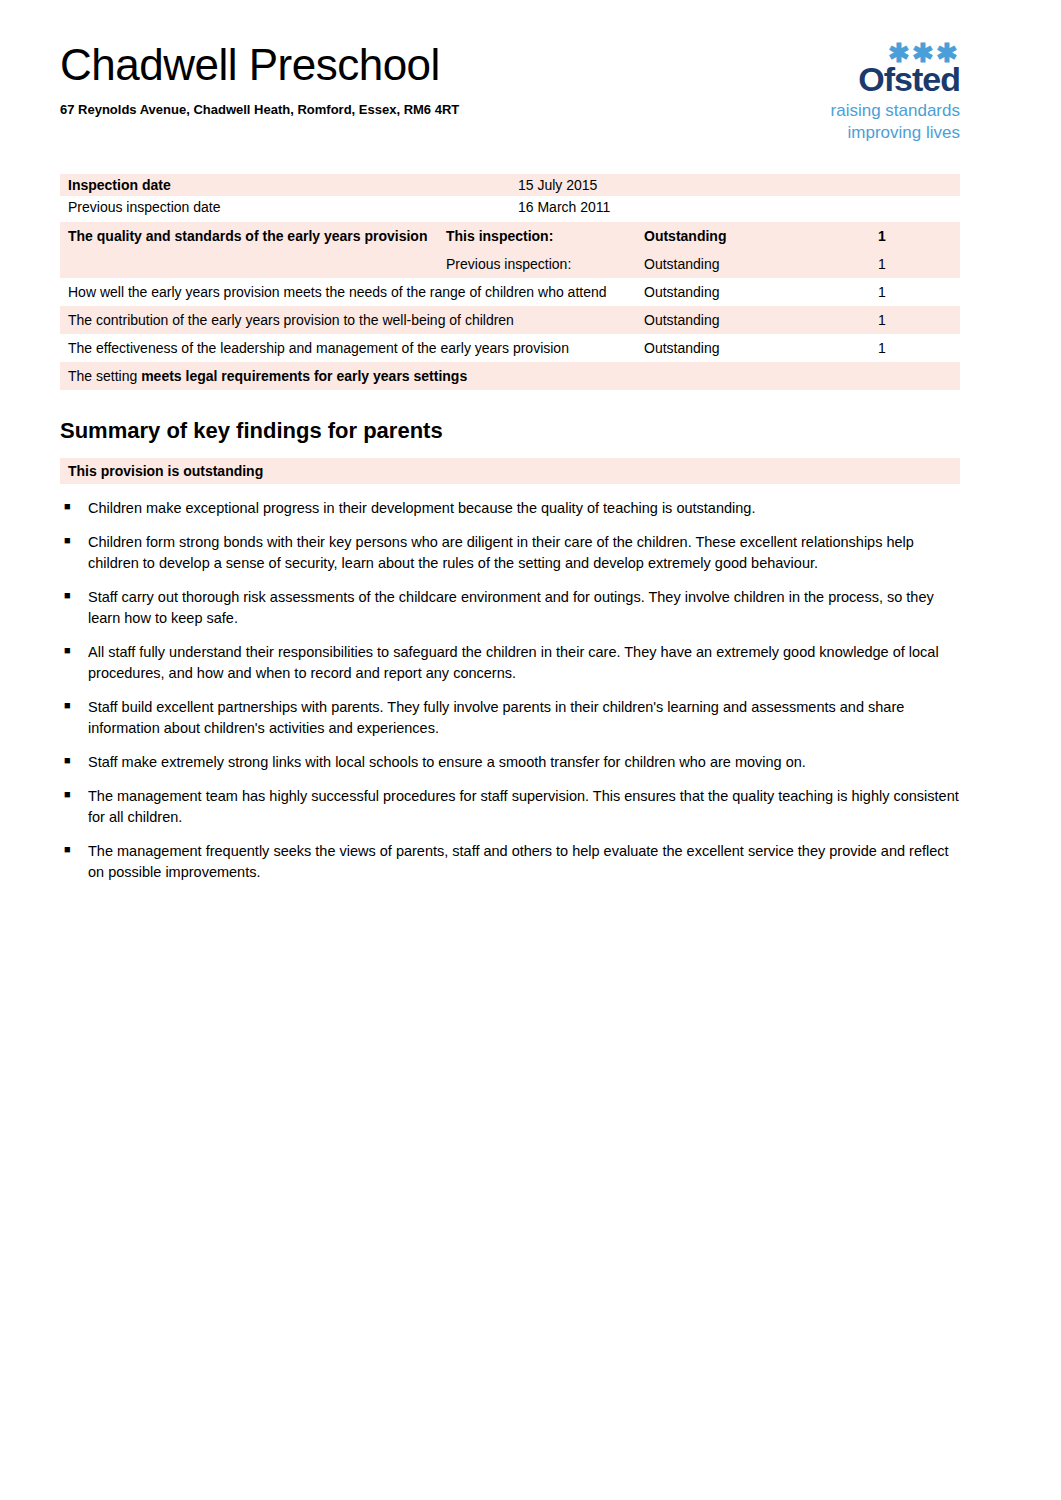Chadwell Preschool
67 Reynolds Avenue, Chadwell Heath, Romford, Essex, RM6 4RT
✱✱✱ Ofsted
raising standards
improving lives
| Inspection date | 15 July 2015 |
| Previous inspection date | 16 March 2011 |
| The quality and standards of the early years provision | This inspection: | Outstanding | 1 |
| Previous inspection: | Outstanding | 1 |
| How well the early years provision meets the needs of the range of children who attend | Outstanding | 1 |
| The contribution of the early years provision to the well-being of children | Outstanding | 1 |
| The effectiveness of the leadership and management of the early years provision | Outstanding | 1 |
| The setting meets legal requirements for early years settings |
Summary of key findings for parents
This provision is outstanding
Children make exceptional progress in their development because the quality of teaching is outstanding.
Children form strong bonds with their key persons who are diligent in their care of the children. These excellent relationships help children to develop a sense of security, learn about the rules of the setting and develop extremely good behaviour.
Staff carry out thorough risk assessments of the childcare environment and for outings. They involve children in the process, so they learn how to keep safe.
All staff fully understand their responsibilities to safeguard the children in their care. They have an extremely good knowledge of local procedures, and how and when to record and report any concerns.
Staff build excellent partnerships with parents. They fully involve parents in their children's learning and assessments and share information about children's activities and experiences.
Staff make extremely strong links with local schools to ensure a smooth transfer for children who are moving on.
The management team has highly successful procedures for staff supervision. This ensures that the quality teaching is highly consistent for all children.
The management frequently seeks the views of parents, staff and others to help evaluate the excellent service they provide and reflect on possible improvements.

○ ○ ○ ○ ○ ○ ○

> **Problem description**:
Search the entries above for "make". Return every line that has it.

> **Solved problem**:
Children make exceptional progress in their development because the quality of teaching is outstanding.
Staff make extremely strong links with local schools to ensure a smooth transfer for children who are moving on.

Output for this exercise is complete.